The titanium raw material for producing the lithium titanate aggregate according to the present invention is selected from titanium oxide, metatitanic acid, orthotitanic acid, or a mixture thereof, and has a BET specific surface area of 5 m ² / g or more. . Since the specific surface area of the lithium titanate aggregate is determined depending on the specific surface area of the titanium raw material, a lithium titanate powder having a large specific surface area can be obtained by using this range. The average pore diameter can also be controlled by the specific surface area of the titanium raw material. The specific surface area of the titanium raw material is preferably 5 m ² / g or more and 50 m ² / g or less, more preferably 10 m ² / g or more and 40 m ² / g or less.

  Titanium oxide is titanium oxide having an anatase type, rutile type or brookite type crystal structure.

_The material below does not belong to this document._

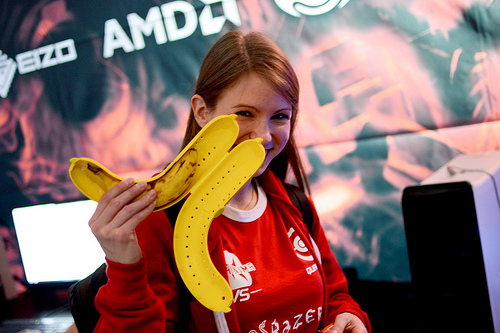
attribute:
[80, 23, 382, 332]
woman — standing up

In the present invention, the X-ray diffraction pattern has a plurality of crystal structures such as a crystalline titanium oxide having only a diffraction peak from a single crystal structure, as well as an anatase type diffraction peak and a rutile type diffraction peak. It may have a diffraction peak from. Moreover, a part of the amorphous material that does not appear in the X-ray diffraction pattern may be included.

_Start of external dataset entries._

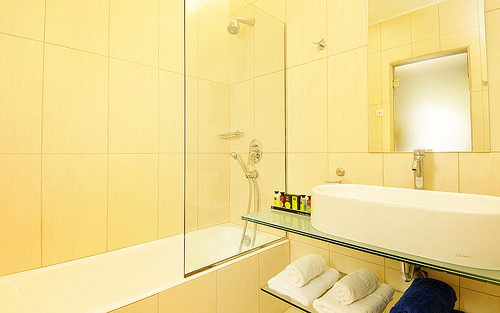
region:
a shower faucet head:
[227, 16, 257, 35]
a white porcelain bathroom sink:
[312, 179, 499, 273]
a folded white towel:
[284, 252, 325, 287]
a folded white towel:
[331, 265, 379, 304]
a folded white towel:
[265, 253, 339, 306]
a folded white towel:
[313, 269, 393, 311]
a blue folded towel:
[388, 275, 458, 312]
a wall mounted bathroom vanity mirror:
[367, 0, 492, 154]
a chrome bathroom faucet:
[412, 149, 425, 188]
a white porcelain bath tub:
[1, 221, 283, 311]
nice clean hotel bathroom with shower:
[50, 14, 474, 300]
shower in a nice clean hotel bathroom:
[190, 5, 294, 250]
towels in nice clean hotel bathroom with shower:
[280, 248, 377, 307]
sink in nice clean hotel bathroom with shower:
[312, 166, 486, 261]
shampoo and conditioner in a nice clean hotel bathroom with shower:
[274, 191, 317, 218]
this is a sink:
[321, 174, 476, 249]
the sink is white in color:
[338, 183, 394, 235]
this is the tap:
[403, 150, 428, 181]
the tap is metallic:
[403, 147, 428, 189]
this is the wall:
[44, 50, 126, 173]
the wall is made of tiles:
[28, 26, 126, 146]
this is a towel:
[283, 251, 319, 296]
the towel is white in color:
[284, 261, 341, 297]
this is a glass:
[204, 11, 265, 123]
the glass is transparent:
[200, 37, 276, 171]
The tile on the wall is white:
[28, 48, 151, 218]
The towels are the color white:
[273, 248, 340, 305]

Metatitanic acid is represented by TiO (OH) ₂ or TiO ₂ .H ₂ O, and orthotitanic acid is represented by Ti (OH) ₄ or TiO ₂ .2H ₂ O. Metatitanic acid and orthotitanic acid are obtained by heat hydrolysis or neutralization hydrolysis of a titanium compound. For example, metatitanic acid is obtained by heating hydrolysis of titanyl sulfate (TiOSO ₄ ), neutralization hydrolysis of titanium chloride at a high temperature, etc., and orthotitanic acid is obtained from titanium sulfate (Ti (SO ₄ ) ₂ ), titanium chloride. The mixture of metatitanic acid and orthotitanic acid can be obtained by appropriately controlling the neutralization hydrolysis temperature of titanium chloride by neutralization hydrolysis at a low temperature. As a neutralizing agent used for neutralization hydrolysis, ammonium compounds such as ammonia, ammonium carbonate, ammonium sulfate, and ammonium nitrate can be used. These ammonium compounds can be decomposed and volatilized during firing. As the titanium compound, in addition to the inorganic compounds such as titanium sulfate, titanyl sulfate, and titanium chloride, organic compounds such as titanium alkoxide can be used. In particular, the titanium raw material is preferably titanium oxide from the viewpoint of improving the crystallinity of lithium titanate.

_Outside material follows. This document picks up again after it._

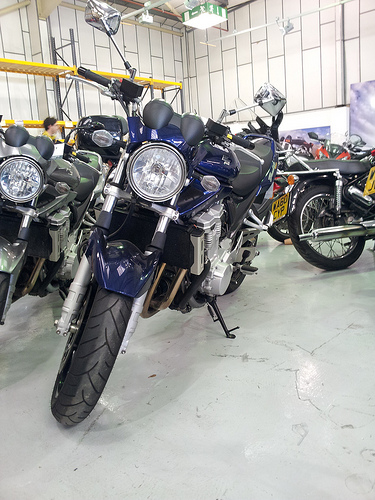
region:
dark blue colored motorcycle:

  Further, the titanium raw material is desirably highly pure, specifically, a purity of 99.0% by weight or more, preferably 99.5% by weight or more, and Fe, Al, Si and Na contained as impurities are included. Desirably, each is less than 20 ppm and Cl is less than 500 ppm. Desirably, Fe, Al, Si and Na are each less than 10 ppm, and Cl is less than 100 ppm, more desirably less than 50 ppm.

  The lithium raw material for producing the lithium titanate aggregate according to the present invention is, for example, a mixture of lithium hydroxide and lithium carbonate, and these raw materials preferably have high purity, and usually have a purity of 99.0% by weight or more. Is good. Further, it is desirable that the moisture contained in the lithium hydroxide and lithium carbonate is sufficiently removed, and the content is desirably 0.1% by weight or less. Further, the average particle size (measured by laser diffraction method) is desirably 0.01 to 100 μm, and in particular, in the case of lithium carbonate, it is 50 μm or less, preferably 5 μm or less, more preferably 0.01 μm or more.

  The mixing ratio of lithium hydroxide and lithium carbonate is usually lithium hydroxide: lithium carbonate = 10: 90 to 95: 5, preferably 50:50 to 95 in terms of Li molar ratio, assuming that the required amount of Li is 100. : 5, more preferably 70:30 to 95: 5.

  In the lithium titanate aggregate according to the present invention, the lithium raw material and the titanium raw material are selected from a target value of Li / Ti ratio (atomic ratio) of lithium titanate, for example, in the range of 0.68 to 0.82. According to the value, both raw materials are weighed and mixed. Further, it may be mixed with an organic solvent such as water or alcohol, or a mixture thereof to form a slurry containing 10 to 50% by weight of the lithium raw material and the titanium raw material in total. Then, you may grind | pulverize as needed. For mixing the two raw materials, a vibration mill, a ball mill, a bead mill, a nanomizer, or the like is appropriately used.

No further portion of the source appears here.